Breaking an Image is a group exhibition that cracks wide open (or modulates) the fixed nature of classical photography by exposing its failings as a representative mode. The image is more relevant than ever, yet the idea of a single unchanging viewpoint is obsolete. Deleuze notes that photography’s greatest shortcoming is its inability to embrace modulation because it attempts to fix the forces of a thing into a singular moment, which unfavorably reduces our modes of perception. These failures will be explored through sculpture, mixed media, and installations that negate the virtual plane by deterritorializing the image back into an unfolding space/time. By considering the body, material essence, and an interconnectivity with external systems, the works in this exhibition free the image of fixity and begin to create a space for the future hybridity of the image.

Whitt Forrester’s installation acts as the stage for his photographs and includes live plants, gold foil, and electrical circuits. The gold automatically aligns this work within a larger economy while electrical currents emitted by the live plants turn the installation into a generative work that changes based on its environment.

Jasmine Murrell’s mixed-media photographs feature people of color and embrace an alternative narrative to white mainstream culture. Dirt from the site of the photograph is embedded in the frame and links each image to our collective origins while capturing a semblance of place through a material presence that is often lost in photography.

Amy Ritter’s large black and white xerox prints are made from photographs in her parent’s mobile home. Her photographic installation reconstructs specific elements of the mobile home, including faux finishes, and turns the bathroom corridor of the gallery into a transitional space where the body exists between architecture and memory.

Bibiana Medkova and Mercedes Searer’s installation, alongside Allison Jones’ sonic performance, confront the body through sound and performance. Their 20 minute performances correspond to their interactive installation where viewers can crouch and maneuver their bodies to view works about the body at different scales.

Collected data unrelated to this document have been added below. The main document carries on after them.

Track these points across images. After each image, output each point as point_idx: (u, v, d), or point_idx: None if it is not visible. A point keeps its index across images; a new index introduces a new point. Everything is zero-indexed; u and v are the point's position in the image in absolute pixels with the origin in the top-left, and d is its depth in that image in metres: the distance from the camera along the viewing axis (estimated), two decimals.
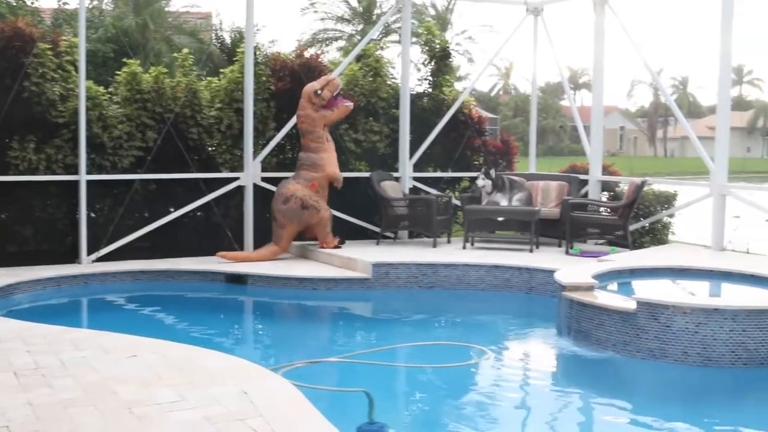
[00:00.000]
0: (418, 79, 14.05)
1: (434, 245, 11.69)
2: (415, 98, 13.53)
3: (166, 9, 21.39)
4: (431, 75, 13.96)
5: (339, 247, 11.40)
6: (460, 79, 41.20)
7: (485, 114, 13.54)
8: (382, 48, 13.79)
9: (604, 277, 8.77)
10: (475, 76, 29.74)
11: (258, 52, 12.39)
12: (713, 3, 10.78)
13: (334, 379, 7.02)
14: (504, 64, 74.17)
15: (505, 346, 8.41)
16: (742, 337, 7.08)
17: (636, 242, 12.00)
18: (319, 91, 11.31)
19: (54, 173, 10.85)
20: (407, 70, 13.05)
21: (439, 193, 13.00)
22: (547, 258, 10.61)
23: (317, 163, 11.46)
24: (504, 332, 8.94)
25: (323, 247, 11.39)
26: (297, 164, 11.68)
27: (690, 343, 7.12)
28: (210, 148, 12.05)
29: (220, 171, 11.94)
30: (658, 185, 12.70)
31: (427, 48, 13.94)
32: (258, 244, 11.81)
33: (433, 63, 13.94)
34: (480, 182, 12.15)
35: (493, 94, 75.72)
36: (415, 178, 13.09)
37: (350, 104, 11.66)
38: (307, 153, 11.53)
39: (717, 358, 7.09)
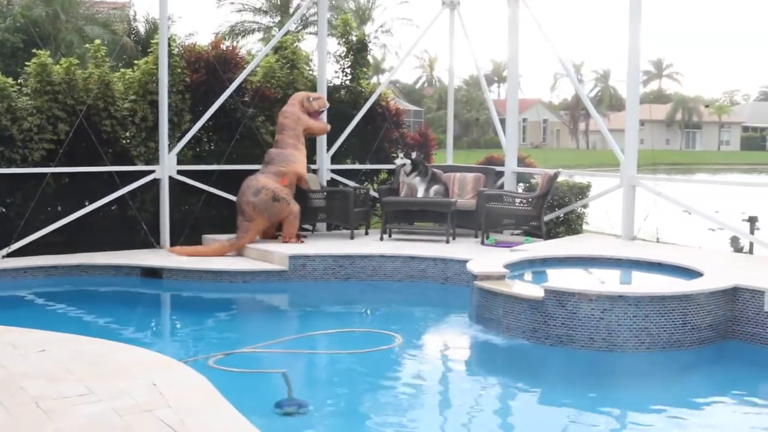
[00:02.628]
0: (336, 72, 14.18)
1: (352, 237, 11.86)
2: (333, 90, 13.65)
3: None
4: (349, 67, 14.09)
5: (301, 242, 11.46)
6: (384, 71, 41.47)
7: (408, 106, 13.75)
8: (299, 40, 13.84)
9: (515, 267, 9.06)
10: (393, 69, 29.97)
11: (173, 44, 12.35)
12: None
13: (249, 368, 7.10)
14: (428, 57, 74.98)
15: (417, 334, 8.62)
16: (645, 322, 7.42)
17: (551, 232, 12.35)
18: (311, 99, 11.95)
19: None
20: (324, 62, 13.15)
21: (356, 185, 13.15)
22: (463, 249, 10.86)
23: (289, 159, 11.70)
24: (418, 321, 9.16)
25: (286, 242, 11.40)
26: (265, 159, 11.81)
27: (596, 329, 7.42)
28: (124, 141, 11.98)
29: (134, 164, 11.88)
30: (577, 177, 13.09)
31: (343, 40, 14.06)
32: (175, 238, 11.81)
33: (350, 55, 14.07)
34: (399, 161, 12.32)
35: (417, 86, 76.34)
36: (333, 171, 13.23)
37: (328, 127, 12.36)
38: (279, 149, 11.74)
39: (621, 343, 7.40)
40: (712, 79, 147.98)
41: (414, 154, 12.52)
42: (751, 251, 11.38)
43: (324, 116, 12.38)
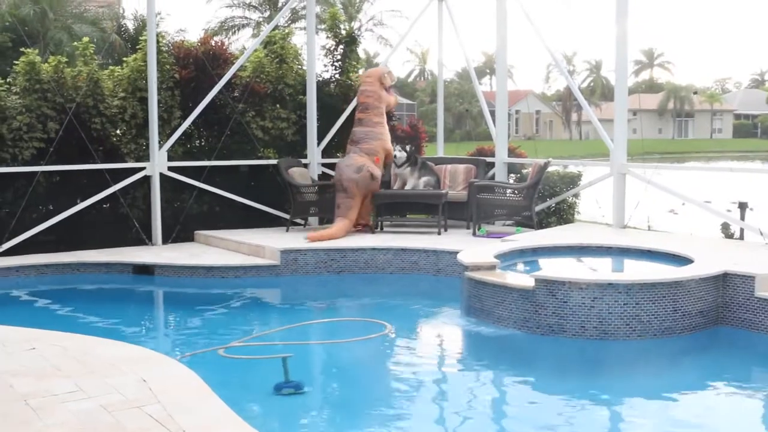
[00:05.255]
0: (325, 65, 14.14)
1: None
2: (322, 84, 13.62)
3: None
4: (338, 61, 14.05)
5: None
6: (377, 65, 41.34)
7: (400, 100, 13.77)
8: (288, 35, 13.79)
9: (506, 257, 9.05)
10: (383, 63, 29.94)
11: (162, 41, 12.30)
12: None
13: (242, 360, 7.09)
14: (420, 49, 74.92)
15: (409, 325, 8.59)
16: (636, 310, 7.41)
17: (542, 222, 12.35)
18: (386, 75, 12.31)
19: None
20: (313, 56, 13.12)
21: None
22: (454, 240, 10.84)
23: (379, 137, 12.02)
24: (409, 312, 9.13)
25: (359, 226, 11.72)
26: (352, 138, 12.05)
27: (587, 317, 7.42)
28: (114, 139, 11.93)
29: (125, 161, 11.84)
30: (569, 167, 13.09)
31: (332, 34, 14.02)
32: (166, 234, 11.79)
33: (339, 49, 14.03)
34: (398, 153, 12.34)
35: (410, 80, 76.28)
36: (324, 164, 13.20)
37: (398, 100, 12.79)
38: (366, 128, 12.02)
39: (613, 331, 7.40)
40: (704, 67, 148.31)
41: (408, 147, 12.57)
42: (741, 237, 11.38)
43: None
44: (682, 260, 8.66)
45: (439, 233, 11.46)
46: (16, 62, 11.54)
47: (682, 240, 10.21)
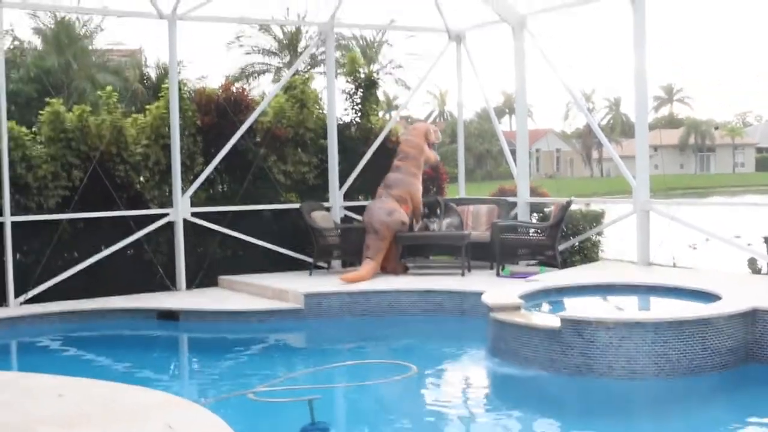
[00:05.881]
0: (345, 109, 14.23)
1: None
2: (343, 128, 13.70)
3: (90, 47, 21.28)
4: (359, 104, 14.14)
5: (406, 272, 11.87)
6: (397, 107, 41.63)
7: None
8: (308, 80, 13.92)
9: (531, 297, 8.99)
10: (403, 104, 30.15)
11: (183, 88, 12.45)
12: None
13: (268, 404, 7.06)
14: (438, 91, 75.29)
15: (435, 367, 8.55)
16: (665, 348, 7.32)
17: (566, 261, 12.27)
18: (432, 131, 12.69)
19: None
20: (333, 100, 13.22)
21: None
22: (479, 281, 10.80)
23: (411, 187, 12.15)
24: (435, 354, 9.09)
25: (386, 269, 11.71)
26: (385, 182, 12.16)
27: (614, 357, 7.33)
28: (138, 185, 12.03)
29: (149, 207, 11.92)
30: (592, 205, 13.07)
31: (352, 78, 14.14)
32: (190, 279, 11.84)
33: (359, 92, 14.13)
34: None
35: (429, 120, 76.63)
36: (347, 207, 13.23)
37: (438, 158, 13.09)
38: (401, 175, 12.15)
39: (641, 370, 7.31)
40: (724, 101, 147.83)
41: (430, 196, 12.72)
42: None
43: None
44: (709, 297, 8.56)
45: (462, 274, 11.40)
46: (42, 112, 11.71)
47: (709, 276, 10.12)
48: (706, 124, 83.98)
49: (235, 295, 11.37)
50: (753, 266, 11.54)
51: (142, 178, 12.08)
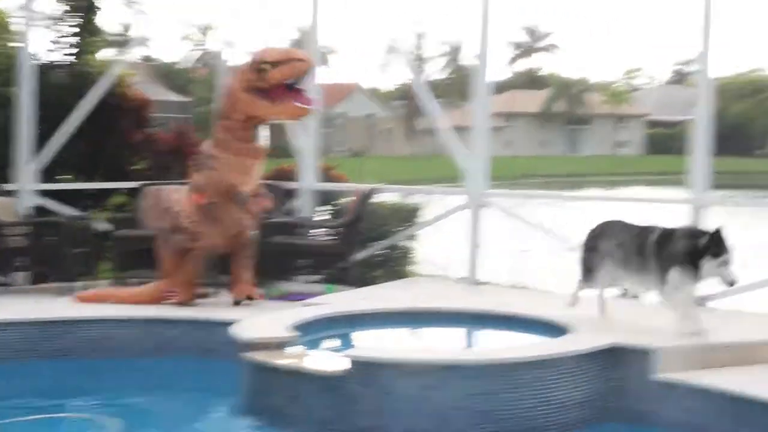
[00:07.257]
0: (50, 42, 14.00)
1: (68, 293, 11.57)
2: (45, 70, 13.42)
3: None
4: (70, 36, 13.95)
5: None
6: (130, 43, 40.94)
7: (166, 96, 13.64)
8: None
9: (307, 329, 9.09)
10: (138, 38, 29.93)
11: None
12: None
13: None
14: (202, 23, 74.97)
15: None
16: (491, 402, 7.57)
17: (364, 277, 12.48)
18: (265, 67, 10.32)
19: None
20: (28, 28, 12.92)
21: (78, 213, 12.94)
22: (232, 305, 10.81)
23: (207, 170, 10.69)
24: (163, 411, 9.05)
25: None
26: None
27: (420, 415, 7.52)
28: None
29: None
30: (407, 197, 13.38)
31: None
32: None
33: (72, 18, 13.93)
34: None
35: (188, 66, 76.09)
36: (42, 192, 12.91)
37: (307, 107, 10.66)
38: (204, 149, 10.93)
39: None
40: (606, 54, 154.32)
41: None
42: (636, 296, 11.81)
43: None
44: (555, 329, 8.93)
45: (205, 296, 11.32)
46: None
47: (557, 300, 10.37)
48: (579, 85, 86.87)
49: None
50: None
51: None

Vazquez/Arrieta’s video installation CMDG stresses the unreliability of photography by bringing the camera to its breaking point. The video features a camera moving faster than its frame rate as it recordings its own mechanical failures. The installation is powered by the curator’s car just outside the gallery and proposes the impossibility of a closed system within an image.

Jessica Harvey’s cremation photograms of her late Aunt, and her Aunt’s pets, are a reinvented form of postmortem portraiture that levels every being as one and the same. A metronome, synced to her aunt’s last heart rate, dictates or measurement of time while in the gallery.

Ryan Hawk’s multi-media installation features a sculptural prop and soundscape from a video that is not on display in the gallery. By showing us what we are not meant to see, Hawk is able poke at the shortcomings of perception in our illusory image based culture.